TASK ITEM: Please copy out, character for character, the stretch of the data below from the line containing "Nord Ovest: median" through the line containing "500 e oltre: median", both included, and nothing else.

-----

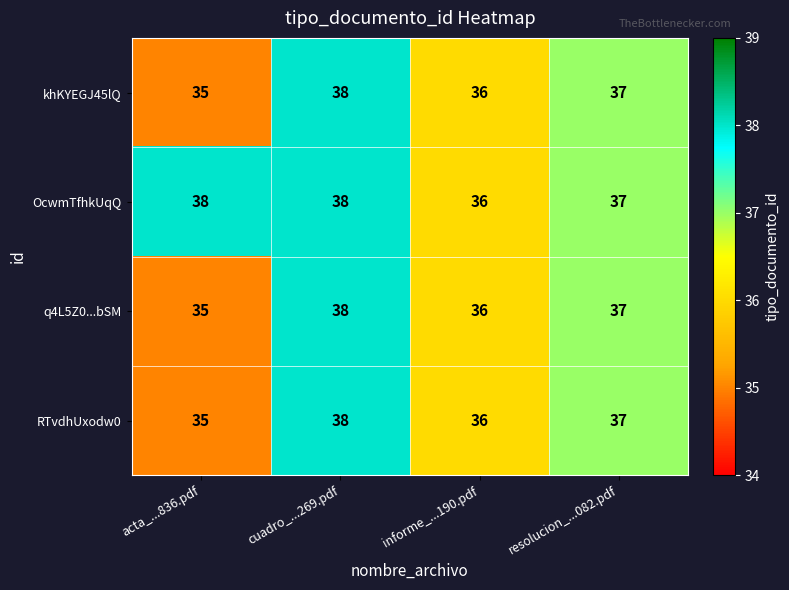

Which label corresponds to the smallest value in the chart?

acta_...836.pdf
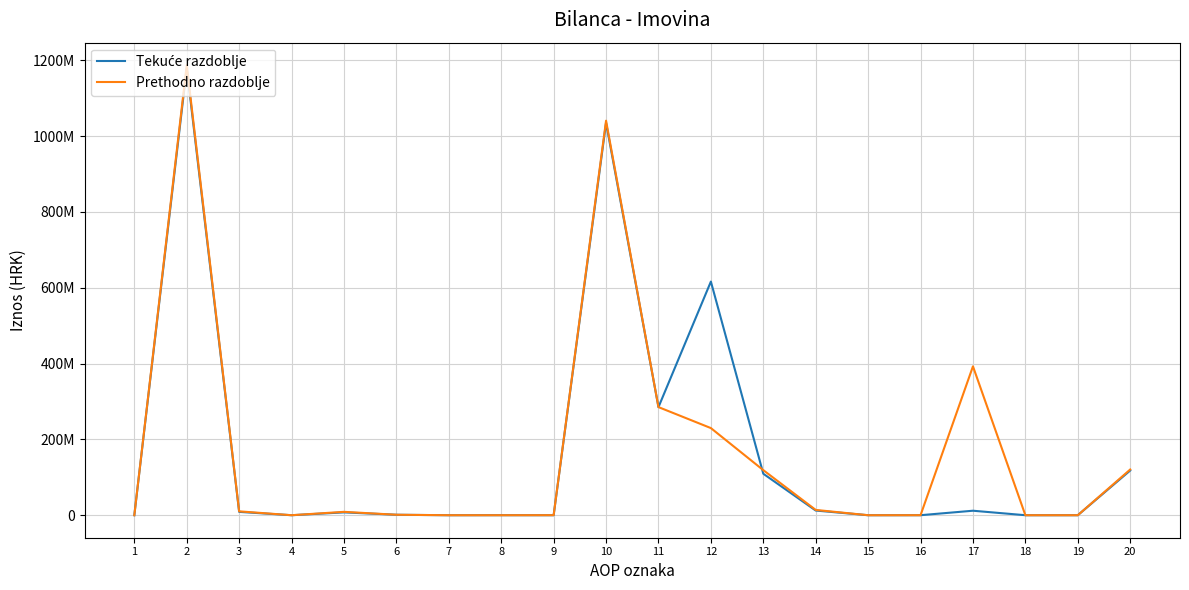

Does the chart display data point markers on the line(s)?

No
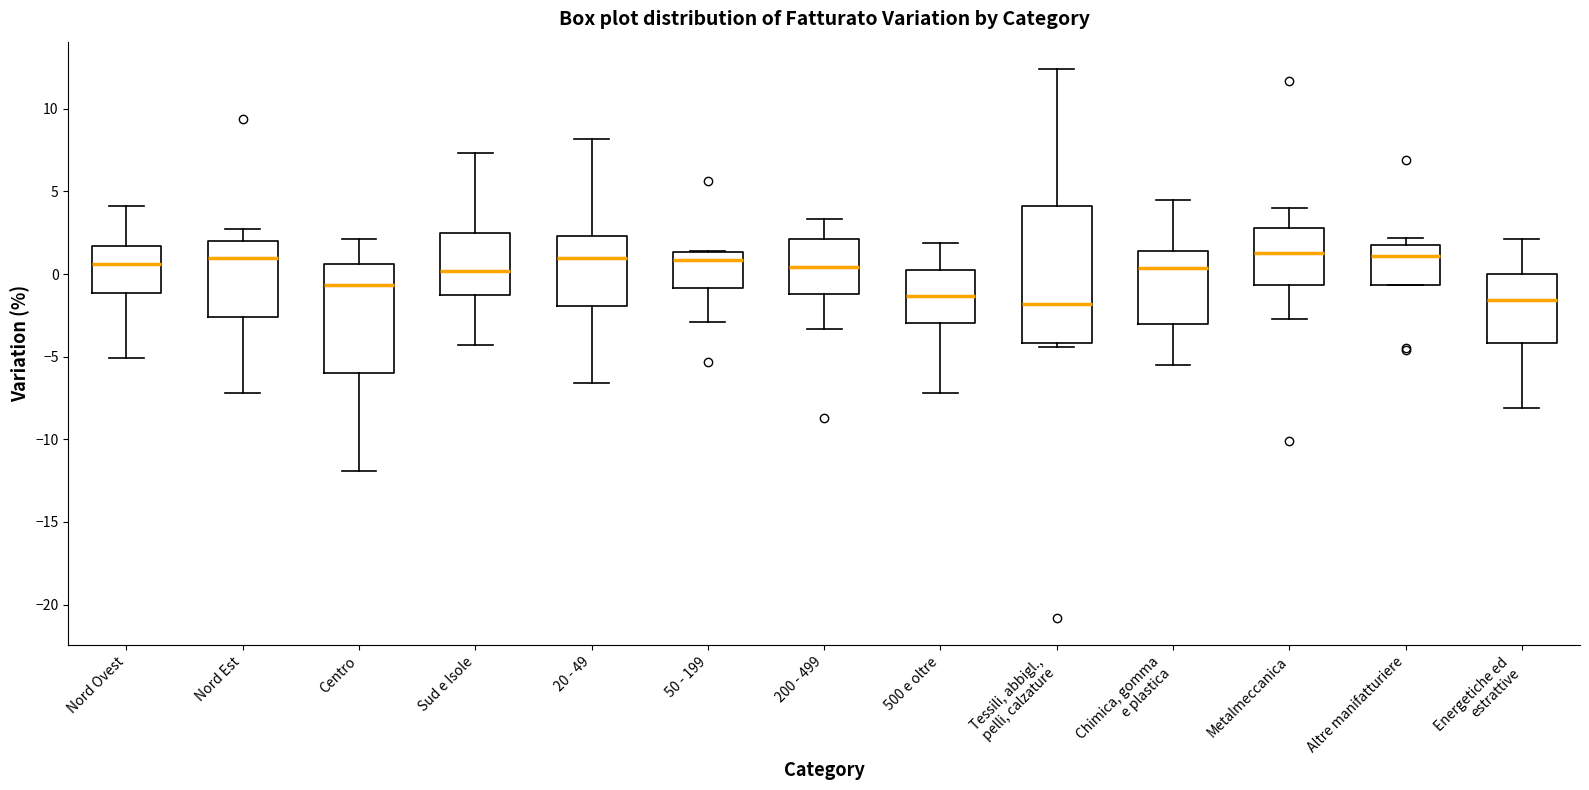

Reading left to right, transcribe this box plot: for each box, give where its median line is, the range the box spans, and where its two whiskers end, as read against the y-axis. The values are not printed on the chart, so give them approximately, as read against the axis.

Nord Ovest: median 0.5, box -1.0 to 1.5, whiskers -5.0 to 4.0
Nord Est: median 1.0, box -2.5 to 2.0, whiskers -7.0 to 2.5
Centro: median -0.5, box -6.0 to 0.5, whiskers -12.0 to 2.0
Sud e Isole: median 0.0, box -1.0 to 2.5, whiskers -4.5 to 7.5
20 - 49: median 1.0, box -2.0 to 2.5, whiskers -6.5 to 8.0
50 - 199: median 1.0, box -1.0 to 1.5, whiskers -3.0 to 1.5
200 - 499: median 0.5, box -1.0 to 2.0, whiskers -3.5 to 3.5
500 e oltre: median -1.5, box -3.0 to 0.5, whiskers -7.0 to 2.0
Tessili, abbigl., pelli, calzature: median -2.0, box -4.0 to 4.0, whiskers -4.5 to 12.5
Chimica, gomma e plastica: median 0.5, box -3.0 to 1.5, whiskers -5.5 to 4.5
Metalmeccanica: median 1.5, box -0.5 to 3.0, whiskers -2.5 to 4.0
Altre manifatturiere: median 1.0, box -0.5 to 2.0, whiskers -0.5 to 2.0 (just above the box's upper edge)
Energetiche ed estrattive: median -1.5, box -4.0 to 0.0, whiskers -8.0 to 2.0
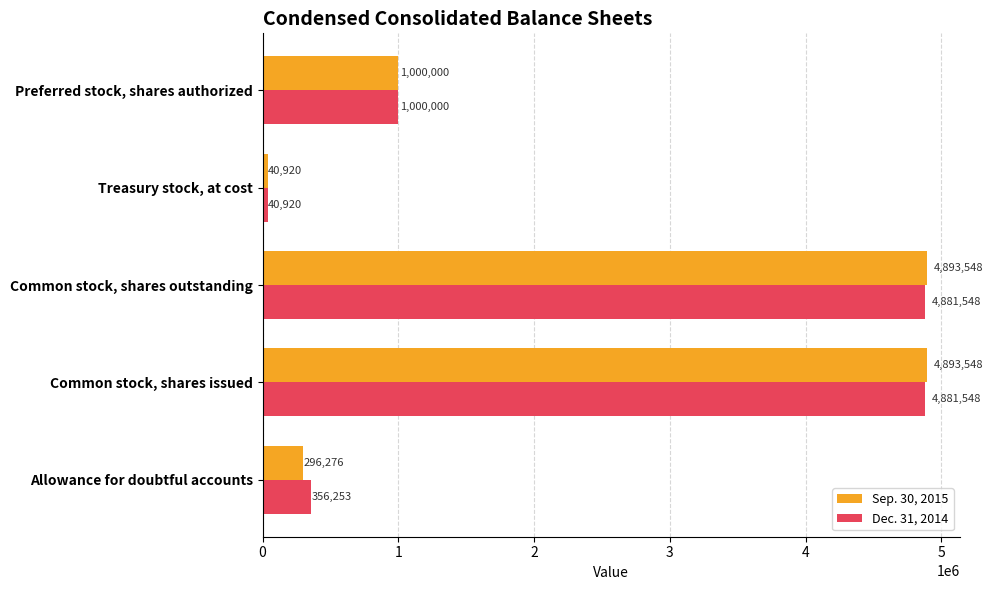

Which series has the widest spread of values?

Sep. 30, 2015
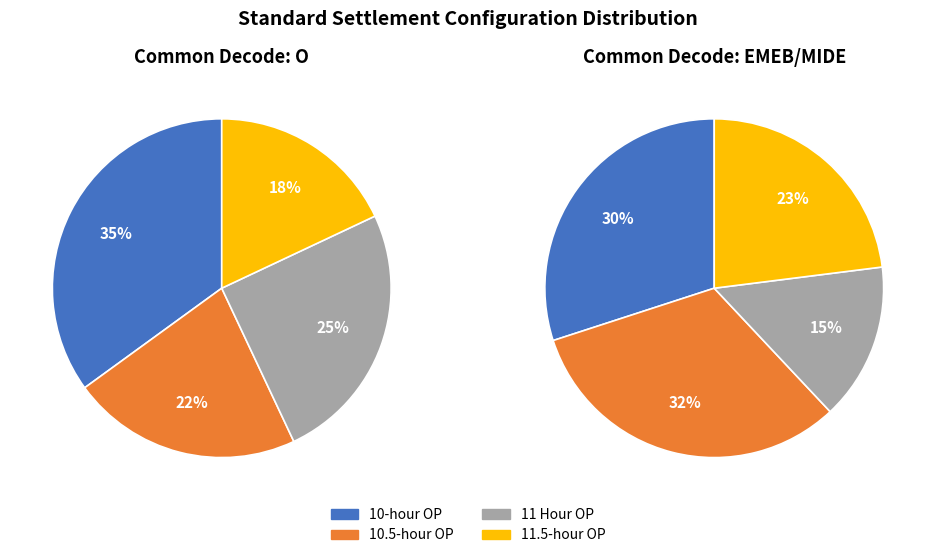

Does 11.5-hour OP account for over 50% of the chart?

No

-----

PROBLEM SOLUTION:
Nord Ovest: median 0.5, box -1.0 to 1.5, whiskers -5.0 to 4.0
Nord Est: median 1.0, box -2.5 to 2.0, whiskers -7.0 to 2.5
Centro: median -0.5, box -6.0 to 0.5, whiskers -12.0 to 2.0
Sud e Isole: median 0.0, box -1.0 to 2.5, whiskers -4.5 to 7.5
20 - 49: median 1.0, box -2.0 to 2.5, whiskers -6.5 to 8.0
50 - 199: median 1.0, box -1.0 to 1.5, whiskers -3.0 to 1.5
200 - 499: median 0.5, box -1.0 to 2.0, whiskers -3.5 to 3.5
500 e oltre: median -1.5, box -3.0 to 0.5, whiskers -7.0 to 2.0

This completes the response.